Copy the listing below line for line, keeping every word, mark, and date unchanged.

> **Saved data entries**
----

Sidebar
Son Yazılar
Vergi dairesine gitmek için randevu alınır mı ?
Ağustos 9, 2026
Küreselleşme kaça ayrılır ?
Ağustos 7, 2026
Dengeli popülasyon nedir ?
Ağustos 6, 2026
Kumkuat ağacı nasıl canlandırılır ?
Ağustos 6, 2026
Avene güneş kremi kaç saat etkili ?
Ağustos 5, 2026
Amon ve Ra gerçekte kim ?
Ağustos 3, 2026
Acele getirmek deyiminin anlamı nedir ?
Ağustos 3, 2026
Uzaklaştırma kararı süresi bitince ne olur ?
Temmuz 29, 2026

----

> **SOLUTION TO THIS EXERCISE**
Sidebar
Son Yazılar
Vergi dairesine gitmek için randevu alınır mı ?
Ağustos 9, 2026
Küreselleşme kaça ayrılır ?
Ağustos 7, 2026
Dengeli popülasyon nedir ?
Ağustos 6, 2026
Kumkuat ağacı nasıl canlandırılır ?
Ağustos 6, 2026
Avene güneş kremi kaç saat etkili ?
Ağustos 5, 2026
Amon ve Ra gerçekte kim ?
Ağustos 3, 2026
Acele getirmek deyiminin anlamı nedir ?
Ağustos 3, 2026
Uzaklaştırma kararı süresi bitince ne olur ?
Temmuz 29, 2026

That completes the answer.